### What the task asks
Filter this data down to the lines that hold "memasukkan", and copy them.

### Study material

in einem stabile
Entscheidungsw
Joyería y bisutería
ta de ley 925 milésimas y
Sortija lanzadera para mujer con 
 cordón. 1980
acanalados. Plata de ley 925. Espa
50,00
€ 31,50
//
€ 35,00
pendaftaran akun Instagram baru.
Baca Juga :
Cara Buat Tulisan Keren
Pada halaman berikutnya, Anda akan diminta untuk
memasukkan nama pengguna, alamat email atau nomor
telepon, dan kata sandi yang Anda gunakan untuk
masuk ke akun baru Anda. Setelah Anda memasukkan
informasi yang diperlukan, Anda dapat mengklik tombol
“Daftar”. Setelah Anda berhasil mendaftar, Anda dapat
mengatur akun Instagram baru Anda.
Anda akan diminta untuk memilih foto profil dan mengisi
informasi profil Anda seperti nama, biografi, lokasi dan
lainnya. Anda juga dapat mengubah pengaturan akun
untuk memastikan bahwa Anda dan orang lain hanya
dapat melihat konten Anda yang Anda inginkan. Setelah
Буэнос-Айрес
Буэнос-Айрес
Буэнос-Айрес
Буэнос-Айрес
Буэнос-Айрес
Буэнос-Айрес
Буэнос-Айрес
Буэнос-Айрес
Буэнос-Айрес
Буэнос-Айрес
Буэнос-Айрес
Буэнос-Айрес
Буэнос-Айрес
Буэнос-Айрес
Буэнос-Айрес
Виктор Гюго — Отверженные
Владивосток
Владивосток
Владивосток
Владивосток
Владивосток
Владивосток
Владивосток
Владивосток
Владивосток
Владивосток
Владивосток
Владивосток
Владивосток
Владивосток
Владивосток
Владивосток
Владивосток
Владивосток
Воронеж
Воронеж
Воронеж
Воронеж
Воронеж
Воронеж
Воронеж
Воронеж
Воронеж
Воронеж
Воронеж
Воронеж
---
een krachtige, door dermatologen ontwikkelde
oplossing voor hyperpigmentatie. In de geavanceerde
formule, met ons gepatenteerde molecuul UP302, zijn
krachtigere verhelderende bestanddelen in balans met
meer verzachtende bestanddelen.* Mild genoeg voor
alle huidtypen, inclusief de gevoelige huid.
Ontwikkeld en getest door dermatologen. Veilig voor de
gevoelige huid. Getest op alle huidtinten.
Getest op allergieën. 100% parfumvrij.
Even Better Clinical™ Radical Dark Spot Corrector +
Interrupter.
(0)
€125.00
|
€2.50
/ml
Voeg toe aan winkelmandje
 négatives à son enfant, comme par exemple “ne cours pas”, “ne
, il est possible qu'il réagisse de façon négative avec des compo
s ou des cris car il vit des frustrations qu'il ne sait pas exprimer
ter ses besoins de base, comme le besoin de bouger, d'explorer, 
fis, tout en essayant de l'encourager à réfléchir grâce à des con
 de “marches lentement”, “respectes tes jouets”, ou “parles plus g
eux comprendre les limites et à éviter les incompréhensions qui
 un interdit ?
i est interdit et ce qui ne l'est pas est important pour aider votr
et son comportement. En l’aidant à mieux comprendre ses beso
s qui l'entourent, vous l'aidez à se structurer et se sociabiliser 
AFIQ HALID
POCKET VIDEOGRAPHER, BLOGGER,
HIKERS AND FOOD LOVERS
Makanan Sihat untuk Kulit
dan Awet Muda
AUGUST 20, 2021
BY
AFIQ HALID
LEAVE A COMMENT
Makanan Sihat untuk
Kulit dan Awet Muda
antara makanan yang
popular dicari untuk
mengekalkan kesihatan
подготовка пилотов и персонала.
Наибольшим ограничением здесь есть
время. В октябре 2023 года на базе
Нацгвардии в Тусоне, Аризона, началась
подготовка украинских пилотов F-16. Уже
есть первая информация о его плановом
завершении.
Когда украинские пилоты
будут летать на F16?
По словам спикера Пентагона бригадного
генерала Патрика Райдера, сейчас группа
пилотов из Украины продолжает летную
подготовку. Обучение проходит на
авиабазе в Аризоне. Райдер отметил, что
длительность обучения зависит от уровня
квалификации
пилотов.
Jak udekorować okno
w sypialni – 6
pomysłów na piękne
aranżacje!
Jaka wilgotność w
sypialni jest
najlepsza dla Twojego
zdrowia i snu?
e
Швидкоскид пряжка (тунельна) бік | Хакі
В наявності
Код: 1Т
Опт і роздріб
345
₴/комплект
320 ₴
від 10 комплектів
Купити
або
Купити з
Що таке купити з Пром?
---
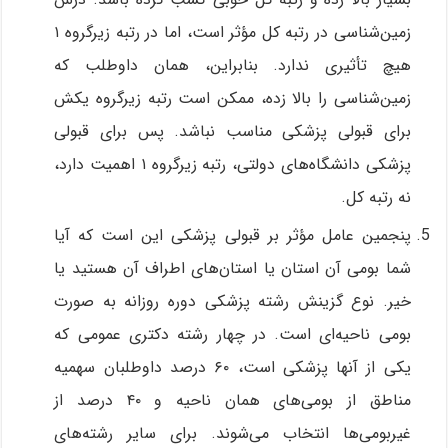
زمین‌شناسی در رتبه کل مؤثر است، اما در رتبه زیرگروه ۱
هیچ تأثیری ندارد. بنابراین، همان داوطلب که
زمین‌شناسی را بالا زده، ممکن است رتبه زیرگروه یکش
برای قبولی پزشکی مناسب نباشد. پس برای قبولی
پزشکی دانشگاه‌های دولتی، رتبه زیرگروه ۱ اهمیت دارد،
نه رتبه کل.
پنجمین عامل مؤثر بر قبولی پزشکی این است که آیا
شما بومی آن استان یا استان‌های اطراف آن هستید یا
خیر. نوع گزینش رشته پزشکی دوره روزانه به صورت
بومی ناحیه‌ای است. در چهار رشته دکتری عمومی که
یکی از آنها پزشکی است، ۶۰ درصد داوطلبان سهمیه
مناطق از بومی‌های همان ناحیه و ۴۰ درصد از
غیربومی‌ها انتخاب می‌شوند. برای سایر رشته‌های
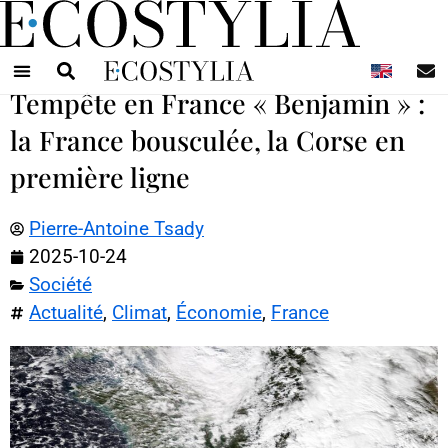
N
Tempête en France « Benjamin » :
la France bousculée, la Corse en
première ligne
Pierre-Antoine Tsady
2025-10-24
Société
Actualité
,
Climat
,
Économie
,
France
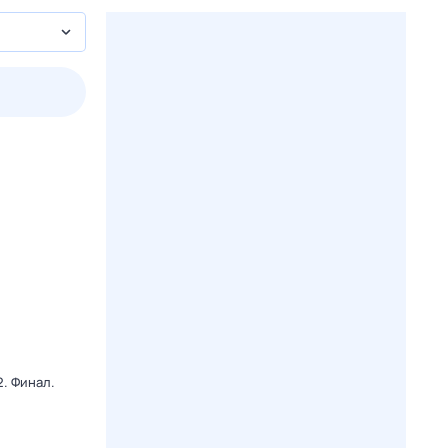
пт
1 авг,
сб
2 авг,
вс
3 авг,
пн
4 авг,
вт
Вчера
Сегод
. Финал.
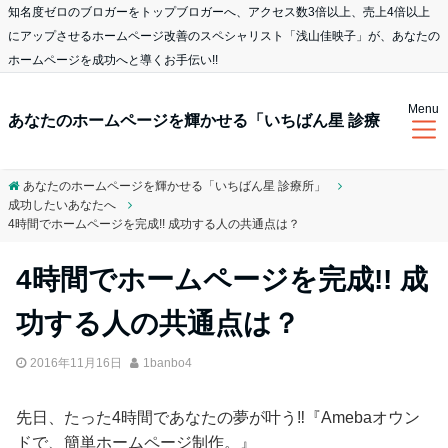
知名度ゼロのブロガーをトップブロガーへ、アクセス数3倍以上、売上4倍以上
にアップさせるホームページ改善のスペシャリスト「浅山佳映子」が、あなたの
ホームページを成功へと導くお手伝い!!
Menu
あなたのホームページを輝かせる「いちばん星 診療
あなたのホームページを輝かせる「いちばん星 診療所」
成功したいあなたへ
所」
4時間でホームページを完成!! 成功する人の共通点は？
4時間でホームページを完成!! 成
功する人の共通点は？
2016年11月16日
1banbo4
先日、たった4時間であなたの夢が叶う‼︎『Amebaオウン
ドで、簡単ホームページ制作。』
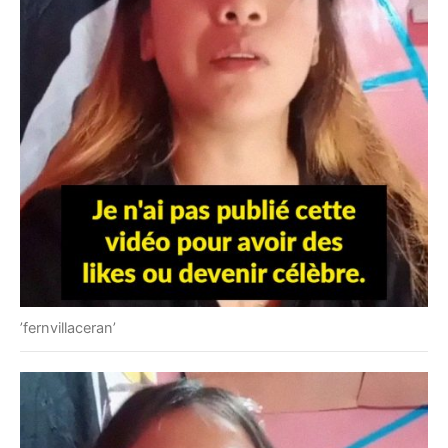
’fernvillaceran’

### Task response
memasukkan nama pengguna, alamat email atau nomor
masuk ke akun baru Anda. Setelah Anda memasukkan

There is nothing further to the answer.